ATHENES: Le président libanais Joseph Aoun a demandé lundi l'aide de la Grèce "autant que possible" pour l'application de l'accord cadre conclu entre Israël et le Liban fin juin, sous l'égide des Etats-Unis.

"Cet accord doit être mis en oeuvre dans son intégralité et non de manière sélective", a souligné le président Aoun, lors d'un point-presse avec le Premier ministre grec Kyriakos Mitsotakis, à Athènes.

"Nous demandons autant que possible l'assistance de la Grèce pour aider le Liban à le mettre en oeuvre" et "l'aide de la Grèce dans toutes les instances internationales", y compris "aux Nations unies", a-t-il ajouté.
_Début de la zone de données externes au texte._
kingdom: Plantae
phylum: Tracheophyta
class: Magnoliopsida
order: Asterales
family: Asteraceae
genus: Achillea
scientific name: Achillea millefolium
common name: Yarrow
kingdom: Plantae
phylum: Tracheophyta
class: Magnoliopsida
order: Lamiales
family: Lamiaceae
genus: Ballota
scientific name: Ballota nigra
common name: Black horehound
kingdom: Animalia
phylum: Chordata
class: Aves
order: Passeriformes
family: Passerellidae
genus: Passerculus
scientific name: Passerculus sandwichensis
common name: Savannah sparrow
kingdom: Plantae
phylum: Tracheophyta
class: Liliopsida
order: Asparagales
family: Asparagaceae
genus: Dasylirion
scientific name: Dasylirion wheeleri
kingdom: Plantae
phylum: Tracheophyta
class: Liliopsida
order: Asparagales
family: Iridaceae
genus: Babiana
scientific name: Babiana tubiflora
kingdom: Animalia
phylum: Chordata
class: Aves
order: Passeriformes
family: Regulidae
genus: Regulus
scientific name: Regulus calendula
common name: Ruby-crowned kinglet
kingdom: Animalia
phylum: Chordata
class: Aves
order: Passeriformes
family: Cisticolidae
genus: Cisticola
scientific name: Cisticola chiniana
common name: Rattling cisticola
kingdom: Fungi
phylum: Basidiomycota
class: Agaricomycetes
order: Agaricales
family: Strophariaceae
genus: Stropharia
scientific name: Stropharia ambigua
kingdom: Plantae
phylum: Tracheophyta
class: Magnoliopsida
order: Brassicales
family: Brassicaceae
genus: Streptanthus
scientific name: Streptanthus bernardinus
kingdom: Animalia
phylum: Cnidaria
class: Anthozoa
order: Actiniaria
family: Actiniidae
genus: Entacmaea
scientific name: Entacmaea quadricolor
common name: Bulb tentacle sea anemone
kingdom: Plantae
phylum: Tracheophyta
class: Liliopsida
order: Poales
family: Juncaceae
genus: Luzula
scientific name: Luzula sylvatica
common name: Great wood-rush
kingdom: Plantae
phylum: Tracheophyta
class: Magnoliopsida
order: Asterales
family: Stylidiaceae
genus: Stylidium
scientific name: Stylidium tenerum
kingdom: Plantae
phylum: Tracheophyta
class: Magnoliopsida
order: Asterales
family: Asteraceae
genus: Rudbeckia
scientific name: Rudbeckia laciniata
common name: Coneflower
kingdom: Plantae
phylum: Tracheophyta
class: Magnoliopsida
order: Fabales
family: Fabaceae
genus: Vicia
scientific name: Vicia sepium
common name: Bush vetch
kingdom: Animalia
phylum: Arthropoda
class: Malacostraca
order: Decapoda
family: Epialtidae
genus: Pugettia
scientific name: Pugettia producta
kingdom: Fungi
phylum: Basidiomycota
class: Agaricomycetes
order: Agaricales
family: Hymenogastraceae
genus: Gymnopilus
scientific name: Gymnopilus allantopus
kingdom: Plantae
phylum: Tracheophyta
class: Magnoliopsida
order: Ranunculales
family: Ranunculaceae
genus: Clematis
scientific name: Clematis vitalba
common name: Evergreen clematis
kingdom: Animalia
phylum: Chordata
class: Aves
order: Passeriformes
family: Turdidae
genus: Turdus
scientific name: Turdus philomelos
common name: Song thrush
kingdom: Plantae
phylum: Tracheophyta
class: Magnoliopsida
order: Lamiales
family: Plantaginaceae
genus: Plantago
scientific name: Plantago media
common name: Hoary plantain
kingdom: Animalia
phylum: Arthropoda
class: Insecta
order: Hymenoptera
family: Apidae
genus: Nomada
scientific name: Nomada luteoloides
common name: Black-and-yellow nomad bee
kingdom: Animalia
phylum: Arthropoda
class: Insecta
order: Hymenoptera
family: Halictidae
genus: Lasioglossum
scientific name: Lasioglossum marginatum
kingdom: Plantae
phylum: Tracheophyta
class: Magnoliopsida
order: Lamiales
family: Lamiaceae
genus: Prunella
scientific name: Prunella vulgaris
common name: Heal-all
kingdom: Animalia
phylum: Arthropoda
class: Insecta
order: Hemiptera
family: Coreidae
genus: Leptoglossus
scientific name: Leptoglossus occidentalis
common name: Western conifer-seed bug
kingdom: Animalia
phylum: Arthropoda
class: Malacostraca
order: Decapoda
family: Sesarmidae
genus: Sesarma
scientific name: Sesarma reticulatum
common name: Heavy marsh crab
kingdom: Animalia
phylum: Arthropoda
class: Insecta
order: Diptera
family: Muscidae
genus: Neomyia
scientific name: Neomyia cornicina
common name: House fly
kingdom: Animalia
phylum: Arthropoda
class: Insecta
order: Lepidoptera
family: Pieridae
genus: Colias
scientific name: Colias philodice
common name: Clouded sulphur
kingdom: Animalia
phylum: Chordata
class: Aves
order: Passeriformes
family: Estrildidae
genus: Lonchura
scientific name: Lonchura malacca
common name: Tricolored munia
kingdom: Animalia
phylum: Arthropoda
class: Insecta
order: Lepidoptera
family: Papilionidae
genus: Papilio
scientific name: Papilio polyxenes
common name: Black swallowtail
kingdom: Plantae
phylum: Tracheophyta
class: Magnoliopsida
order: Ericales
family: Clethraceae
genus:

L'accord conclu le 26 juin entre Israël et le Liban, sous l'égide des Etats-Unis, prévoit que l'armée libanaise rétablisse son autorité dans le sud du pays, sous réserve du désarmement du Hezbollah, à commencer par des "zones pilotes" dont se retirerait l'armée israélienne.

Le Hezbollah a entraîné le Liban dans la guerre régionale en menant des frappes sur Israël en soutien à Téhéran, le 2 mars, déclenchant des bombardements aériens israéliens massifs et une offensive terrestre, qui ont fait plus de 4.300 morts, selon les autorités libanaises.

Le président Aoun a particulièrement insisté sur "le retrait total de l'occupation (israélienne: ndrl) et le contrôle complet de notre territoire par nos seules forces armées".

Pour sa part, Kyriakos Mitsotakis a assuré que la Grèce soutenait "sans aucune réserve la souveraineté, l'indépendance, mais aussi l'unité du Liban".

"La Grèce, en tant qu'ami traditionnel à la fois du Liban et du monde arabe, et en même temps partenaire stratégique d'Israël, est prête à soutenir tout effort de désescalade et de compréhension mutuelle", a-t-il insisté, rappelant que son pays a envoyé de l'aide militaire et humanitaire au Liban.

La Grèce entretient historiquement de bonnes relations avec les pays arabes, en développant parallèlement ces dernières années une coopération étroite avec l'Israël en matière de sécurité et de défense.

Lundi, Athènes s'est félicité d'avoir signé un accord majeur avec Israël pour l'achat d'un système de défense antiaérienne d'environ trois milliards d'euros.